As a final fun fact, I started a “to-do” document on the first day of Curai. That document is simply a bullet list of stuff that I simply struck through and moved down to a “done” section as I went through them. As of this writing, the document is 145 pages long, and most (but not all) of the items are stricken through!
Curai’s next chapter
As I take this step back, I could not leave Curai in better hands. Neal has been a great partner, and is the perfect CEO for Curai given his deep understanding of everything from the technology to the healthcare business and industry. Meghan is an awesome CPO who leads not only the product, but also our operations team. She comes with an amazing healthcare product background and also with a great (Canadian) attitude. Similarly, Nicole, who joined more recently from Amazon, is the perfect Chief Business Officer. A lot of the upcoming commercial success Curai is going to have in the next few months is due to her talent and hard work. And Ally, who leads our People team, has been an incredible force behind our culture and operations. We wouldn’t be here without her and her team. There are so many others to include in the list of people to thank, but in an effort to be succinct, I want to at least mention some of the other very early folks that made Curai’s foundation so special; Jenae, who has been with us almost since the beginning, and has played an immense role in our success, Jen-Jen, another of those amazing minds who studied Data Science after becoming a Pediatrician and now leads our Clinical Product efforts, and there is Jack, who I hired as a Data Scientist coming from the Oil industry and now leads our Automation Product efforts. Also, as I am ramping down from Curai, we are just confirming Davis as our first ever full-time Chief Medical Officer. He will be leading our physician team and clinical innovation. He is taking the reins of a strong team that was built and led by our amazing Clinical Director Yvonne; together they will take our clinical operations to world-class status. I have known and followed Davis’ career for a long time, and I am convinced he is going to be hugely impactful at Curai.

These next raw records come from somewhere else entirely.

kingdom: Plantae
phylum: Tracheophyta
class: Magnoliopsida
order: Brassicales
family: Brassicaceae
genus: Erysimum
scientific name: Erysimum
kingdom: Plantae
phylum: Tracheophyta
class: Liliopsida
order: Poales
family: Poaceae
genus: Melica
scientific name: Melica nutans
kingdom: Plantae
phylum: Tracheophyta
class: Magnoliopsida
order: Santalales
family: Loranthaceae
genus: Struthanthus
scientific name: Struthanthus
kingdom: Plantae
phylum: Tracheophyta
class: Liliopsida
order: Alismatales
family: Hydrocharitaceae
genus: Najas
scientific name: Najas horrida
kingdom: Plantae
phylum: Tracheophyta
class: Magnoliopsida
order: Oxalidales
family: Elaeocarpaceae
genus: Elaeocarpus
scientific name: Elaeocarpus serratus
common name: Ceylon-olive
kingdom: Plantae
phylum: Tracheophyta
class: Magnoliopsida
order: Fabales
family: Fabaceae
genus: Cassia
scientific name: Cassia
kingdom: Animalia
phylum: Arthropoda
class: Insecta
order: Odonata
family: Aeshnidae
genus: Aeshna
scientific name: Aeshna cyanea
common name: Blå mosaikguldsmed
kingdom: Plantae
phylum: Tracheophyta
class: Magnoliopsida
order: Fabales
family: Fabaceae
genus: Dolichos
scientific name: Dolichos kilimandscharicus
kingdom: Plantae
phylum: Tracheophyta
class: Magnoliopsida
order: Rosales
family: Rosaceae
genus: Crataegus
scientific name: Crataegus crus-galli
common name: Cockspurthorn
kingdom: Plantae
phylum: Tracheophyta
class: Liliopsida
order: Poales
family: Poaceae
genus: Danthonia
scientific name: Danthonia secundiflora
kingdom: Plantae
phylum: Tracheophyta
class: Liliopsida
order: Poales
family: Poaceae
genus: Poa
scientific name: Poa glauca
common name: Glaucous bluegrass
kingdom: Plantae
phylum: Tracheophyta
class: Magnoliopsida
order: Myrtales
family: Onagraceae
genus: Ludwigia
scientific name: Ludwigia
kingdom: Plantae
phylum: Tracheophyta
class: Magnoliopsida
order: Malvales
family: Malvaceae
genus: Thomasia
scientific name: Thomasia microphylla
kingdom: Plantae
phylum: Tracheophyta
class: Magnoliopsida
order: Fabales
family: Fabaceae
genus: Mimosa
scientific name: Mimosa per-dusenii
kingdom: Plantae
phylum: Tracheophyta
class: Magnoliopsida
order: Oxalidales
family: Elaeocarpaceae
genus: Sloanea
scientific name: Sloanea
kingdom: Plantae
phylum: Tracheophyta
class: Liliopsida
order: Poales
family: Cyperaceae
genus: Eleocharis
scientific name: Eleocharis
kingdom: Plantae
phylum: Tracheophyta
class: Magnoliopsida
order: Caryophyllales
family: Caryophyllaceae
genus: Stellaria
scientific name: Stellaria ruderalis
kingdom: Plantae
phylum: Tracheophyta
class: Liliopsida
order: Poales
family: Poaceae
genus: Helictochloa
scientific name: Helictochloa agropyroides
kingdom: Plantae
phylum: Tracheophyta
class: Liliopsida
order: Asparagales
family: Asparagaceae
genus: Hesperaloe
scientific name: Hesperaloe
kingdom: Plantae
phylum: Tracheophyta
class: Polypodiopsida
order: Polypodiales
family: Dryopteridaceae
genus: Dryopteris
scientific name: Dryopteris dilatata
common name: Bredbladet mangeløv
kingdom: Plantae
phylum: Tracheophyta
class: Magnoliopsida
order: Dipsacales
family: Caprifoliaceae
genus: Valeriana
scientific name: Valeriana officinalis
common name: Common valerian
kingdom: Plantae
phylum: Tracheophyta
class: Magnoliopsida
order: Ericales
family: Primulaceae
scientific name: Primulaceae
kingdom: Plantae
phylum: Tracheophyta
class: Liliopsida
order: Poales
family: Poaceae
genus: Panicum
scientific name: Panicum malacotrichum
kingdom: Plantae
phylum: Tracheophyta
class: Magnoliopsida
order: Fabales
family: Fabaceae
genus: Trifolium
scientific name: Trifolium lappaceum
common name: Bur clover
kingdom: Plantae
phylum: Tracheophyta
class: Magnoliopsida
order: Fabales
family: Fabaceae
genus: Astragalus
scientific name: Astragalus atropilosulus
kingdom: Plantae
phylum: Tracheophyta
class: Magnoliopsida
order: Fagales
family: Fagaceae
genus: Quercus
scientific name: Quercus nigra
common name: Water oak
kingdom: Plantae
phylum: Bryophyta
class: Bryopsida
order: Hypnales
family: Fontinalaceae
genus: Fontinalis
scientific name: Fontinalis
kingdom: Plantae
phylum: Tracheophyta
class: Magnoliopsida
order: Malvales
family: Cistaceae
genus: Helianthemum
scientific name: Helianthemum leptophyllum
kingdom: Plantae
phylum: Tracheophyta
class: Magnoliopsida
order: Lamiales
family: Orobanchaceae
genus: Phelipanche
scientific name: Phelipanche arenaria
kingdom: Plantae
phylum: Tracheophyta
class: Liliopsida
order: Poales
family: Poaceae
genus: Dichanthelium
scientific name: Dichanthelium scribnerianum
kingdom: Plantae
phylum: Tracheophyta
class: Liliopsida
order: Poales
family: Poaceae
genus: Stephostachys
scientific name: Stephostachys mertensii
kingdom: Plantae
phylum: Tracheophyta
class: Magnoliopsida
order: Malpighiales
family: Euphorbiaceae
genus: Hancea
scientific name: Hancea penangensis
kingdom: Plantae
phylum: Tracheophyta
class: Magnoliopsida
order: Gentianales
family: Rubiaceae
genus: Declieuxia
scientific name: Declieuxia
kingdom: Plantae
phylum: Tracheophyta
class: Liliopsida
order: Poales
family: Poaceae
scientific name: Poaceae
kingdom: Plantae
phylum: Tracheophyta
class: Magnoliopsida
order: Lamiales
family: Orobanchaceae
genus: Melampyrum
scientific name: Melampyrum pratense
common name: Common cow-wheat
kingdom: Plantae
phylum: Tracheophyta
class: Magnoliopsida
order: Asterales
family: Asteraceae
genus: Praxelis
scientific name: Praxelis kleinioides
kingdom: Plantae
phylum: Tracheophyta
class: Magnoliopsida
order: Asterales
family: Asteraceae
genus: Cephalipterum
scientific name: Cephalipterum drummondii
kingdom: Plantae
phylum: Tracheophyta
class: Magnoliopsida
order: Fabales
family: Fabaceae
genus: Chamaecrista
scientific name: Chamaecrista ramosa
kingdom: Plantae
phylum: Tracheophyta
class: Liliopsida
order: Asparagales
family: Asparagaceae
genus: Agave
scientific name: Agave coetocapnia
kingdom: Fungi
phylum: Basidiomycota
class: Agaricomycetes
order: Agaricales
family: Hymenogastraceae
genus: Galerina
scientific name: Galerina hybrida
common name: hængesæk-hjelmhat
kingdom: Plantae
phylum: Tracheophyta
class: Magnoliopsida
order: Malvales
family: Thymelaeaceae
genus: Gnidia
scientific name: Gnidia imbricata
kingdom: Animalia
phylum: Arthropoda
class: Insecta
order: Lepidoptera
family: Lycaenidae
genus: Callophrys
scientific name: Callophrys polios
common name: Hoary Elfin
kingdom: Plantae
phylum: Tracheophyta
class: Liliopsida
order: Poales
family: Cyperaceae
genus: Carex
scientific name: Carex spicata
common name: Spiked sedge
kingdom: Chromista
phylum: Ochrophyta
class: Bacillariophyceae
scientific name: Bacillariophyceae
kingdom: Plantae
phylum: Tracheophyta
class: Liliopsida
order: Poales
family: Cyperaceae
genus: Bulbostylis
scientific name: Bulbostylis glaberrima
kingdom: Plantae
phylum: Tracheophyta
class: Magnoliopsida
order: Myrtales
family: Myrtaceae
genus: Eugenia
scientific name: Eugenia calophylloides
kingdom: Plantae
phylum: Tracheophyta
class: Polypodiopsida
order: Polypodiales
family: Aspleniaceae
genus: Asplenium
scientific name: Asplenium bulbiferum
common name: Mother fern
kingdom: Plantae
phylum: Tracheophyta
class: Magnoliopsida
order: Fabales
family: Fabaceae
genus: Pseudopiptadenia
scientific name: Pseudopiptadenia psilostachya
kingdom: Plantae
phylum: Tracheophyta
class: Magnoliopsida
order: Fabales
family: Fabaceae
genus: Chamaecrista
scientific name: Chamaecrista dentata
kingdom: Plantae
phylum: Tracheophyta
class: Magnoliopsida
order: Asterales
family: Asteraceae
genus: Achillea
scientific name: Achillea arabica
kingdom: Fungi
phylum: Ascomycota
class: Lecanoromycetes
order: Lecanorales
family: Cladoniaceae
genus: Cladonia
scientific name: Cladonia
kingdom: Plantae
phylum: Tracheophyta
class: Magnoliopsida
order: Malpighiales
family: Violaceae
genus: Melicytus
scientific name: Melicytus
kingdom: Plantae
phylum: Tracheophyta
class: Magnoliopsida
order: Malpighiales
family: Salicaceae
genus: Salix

You might have noticed even from the names and the backgrounds that there is a very high level of diversity in our executive team, and that is another aspect I am very proud of. Over 60% of Curai employees are women, and that number is also over 40% in my Technology department.
As we looked at who would take my place in this new chapter for Curai, it was clear to us that we had enough internal talent to fill open positions from within the company. Viggy, who as I mentioned has been building the tech since day one, will lead engineering; and Anitha, who has been not only “the brain” but also the one putting the work behind most of our AI and ML, will be leading the ML team. I am 100% positive that they are ready for this next challenge, and they will take our Curai technology to the next level.
So, as I move on to my next chapter for personal reasons, I could not be more thankful for the opportunity to be part of Curai’s history. I am bullish on what is to come for the company, and I am committed to continue helping from the sidelines as an advisor and member of the board of directors. I will also be cheering the many successes that are to come very soon and will continue to recommend Curai to everyone I know!